Presentation on water policy in Australia

The social ethos of science as a public good was considered to have given way to science as a market good – with the credibility of knowledge through peer review being replaced by the value of knowledge to corporate stakeholders – in other words, this is another angle on the commodificationand property rights inherent in knowledge though intellectual property rights and patenting. Indigenous contributors referred to the systemization of traditional knowledge through memorization and through people trained to be repositories of knowledge to ensure continuity of accumulated experience. At this conference, as in another conference on ethics and governance in New Zealand last week, there was interest is the models for governing the commons – oceans, fisheries, air, forests. This is an area we will do further research on for our interest in integrated governance.

Indigenous presentations echoed these interests and the tension that can be implicit in the recurring quest for responsibility and ‘hands on growing and gardening and safeguarding in local communities, along with the overwhelming scope of globalized systems. A novel term introduced by Ocean Mercier is ‘glocal’. Ocean a Maori academic working closely with our Across Oceania programme – she made a beautiful film which I will be sending to you all.

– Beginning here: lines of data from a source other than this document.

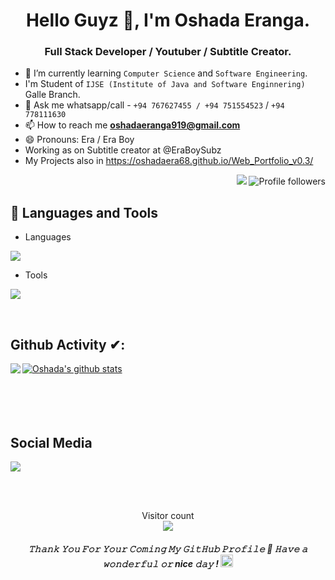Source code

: <h1 align="center">Hello Guyz 👋, I'm Oshada Eranga.</h1>
<h3 align="center">Full Stack Developer / Youtuber / Subtitle Creator.</h3>

- 🌱 I’m currently learning `Computer Science` and `Software Engineering`.
- I'm Student of `IJSE (Institute of Java and Software Enginnering)` Galle Branch.
- 💬 Ask me whatsapp/call - `+94 767627455 / +94 751554523` / `+94 778111630`
- 📫 How to reach me **oshadaeranga919@gmail.com** 
- 😄 Pronouns: Era / Era Boy
- Working as on Subtitle creator at @EraBoySubz 
- My Projects also in https://oshadaera68.github.io/Web_Portfolio_v0.3/

<p align="Right">
<img src="https://img.shields.io/static/v1?label=Sponsor&message=%E2%9D%A4&logo=GitHub&link=%3Curl%3E&color=f88379">
<img alt="Profile followers" src="https://img.shields.io/github/followers/oshadaera68">
</p>

## 🔗  Languages and Tools
- Languages
<p align="left">
  <a href="https://skillicons.dev">
    <img src="https://skillicons.dev/icons?i=bootstrap,express,html,js,css,tailwind,ts,hibernate,java,jquery,mongodb,mysql,nodejs,react,angular,nextjs,flutter,py,spring,maven,materialui,flask,firebase" />
  </a>
</p>

- Tools
<p align="left">
  <a href="https://skillicons.dev">
    <img src="https://skillicons.dev/icons?i=git,powershell,figma,linux,idea,ps,vscode,androidstudio,bash,eclipse,postman" />
  </a>
</p>
<br/>

## Github Activity ✔:

<a href="https://github.com/oshadaera68">
  <img align="left" src="https://github-readme-stats.vercel.app/api/top-langs/?username=oshadaera68&theme=tokyonight" />
  </a>

<a href="https://github.com/oshadaera68">
 <img align="center" src="https://github-readme-stats.vercel.app/api?username=oshadaera68&show_icons=true&theme=tokyonight&line_height=27" alt="Oshada's github stats"/>
</a>

<br/>
<br/>
<br/>
<br/>
<br/>

## Social Media
<p align="left">
  <a href="https://skillicons.dev">
    <img src="https://skillicons.dev/icons?i=github,linkedin,instagram,twitter,stackoverflow" />
  </a>
</p>
</p>

<br/>
<br/>

<p align="center"> 
  Visitor count<br>
  <img src="https://profile-counter.glitch.me/oshadaera68/count.svg" />
</p>

<h5 align="center">
𝚃𝚑𝚊𝚗𝚔 𝚈𝚘𝚞 𝙵𝚘𝚛 𝚈𝚘𝚞𝚛 𝙲𝚘𝚖𝚒𝚗𝚐 𝙼𝚢 𝙶𝚒𝚝𝙷𝚞𝚋 𝙿𝚛𝚘𝚏𝚒𝚕𝚎 🤝
𝙷𝚊𝚟𝚎 𝚊 𝚠𝚘𝚗𝚍𝚎𝚛𝚏𝚞𝚕 𝚘𝚛 nice 𝚍𝚊𝚢 ! 
<img src="https://github.com/oshadaera68/red-alpha/blob/main/Hi.gif" width="20px">
</h5>
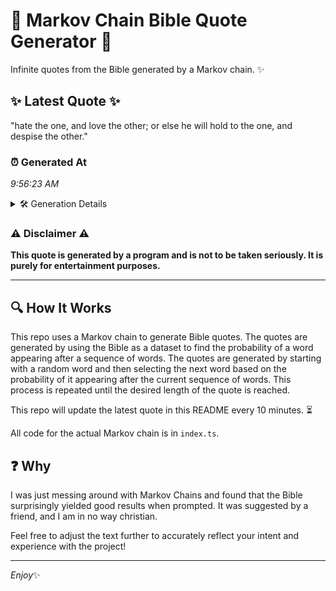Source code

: # 📖 Markov Chain Bible Quote Generator 📖

Infinite quotes from the Bible generated by a Markov chain. ✨

## ✨ Latest Quote ✨
"hate the one, and love the other; or else he will hold to the one, and despise the other."

### ⏰ Generated At
*9:56:23 AM*

<details>
    <summary>🛠️ Generation Details</summary>
    <p>
        <strong>🌱 Seed:</strong> hate<br>
        <strong>🔄 Iterations:</strong> 18<br>
        <strong>📜 Context History:</strong><br>[ hate ]: the<br>[ hate, the ]: one,<br>[ hate, the, one, ]: and<br>[ hate, the, one,, and ]: love<br>[ hate, the, one,, and, love ]: the<br>[ hate, the, one,, and, love, the ]: other;<br>[ the, one,, and, love, the, other; ]: or<br>[ one,, and, love, the, other;, or ]: else<br>[ and, love, the, other;, or, else ]: he<br>[ love, the, other;, or, else, he ]: will<br>[ the, other;, or, else, he, will ]: hold<br>[ other;, or, else, he, will, hold ]: to<br>[ or, else, he, will, hold, to ]: the<br>[ else, he, will, hold, to, the ]: one,<br>[ he, will, hold, to, the, one, ]: and<br>[ will, hold, to, the, one,, and ]: despise<br>[ hold, to, the, one,, and, despise ]: the<br>[ to, the, one,, and, despise, the ]: other.<br>
    </p>
</details>

### ⚠️ Disclaimer ⚠️
**This quote is generated by a program and is not to be taken seriously. It is purely for entertainment purposes.**

---

## 🔍 How It Works

This repo uses a Markov chain to generate Bible quotes. The quotes are generated by using the Bible as a dataset to find the probability of a word appearing after a sequence of words. The quotes are generated by starting with a random word and then selecting the next word based on the probability of it appearing after the current sequence of words. This process is repeated until the desired length of the quote is reached.

This repo will update the latest quote in this README every 10 minutes. ⏳

All code for the actual Markov chain is in `index.ts`.

## ❓ Why

I was just messing around with Markov Chains and found that the Bible surprisingly yielded good results when prompted. 
It was suggested by a friend, and I am in no way christian.

Feel free to adjust the text further to accurately reflect your intent and experience with the project!

---

*Enjoy*✨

There were great meetings with people who we will invite to contribute to the responsibility and citizen assembly programme. One surprise was to discover a researcher, Tabatha Wallington who is working with an ethics of responsibility and the challenge of the duty of care in the management of natural resources. In situations of uncertainty about future consequences of decisions a knowledge-action gap is created. In the gap between the power to act and the capacity to predict consequences of actions and decisions, responsibility becomes an imperative. Tabatha’s research on ‘stakeholder’ involvement in resource management has identified responsibility as means to active engagement in the future., rather than the more passive method of ‘accountability’ – which does not directly address uncertainty and the limitations of knowledge.

We will share resources and make plans for collaboration. As I read the papers Tabatha has sent these can be shared amongst our networks.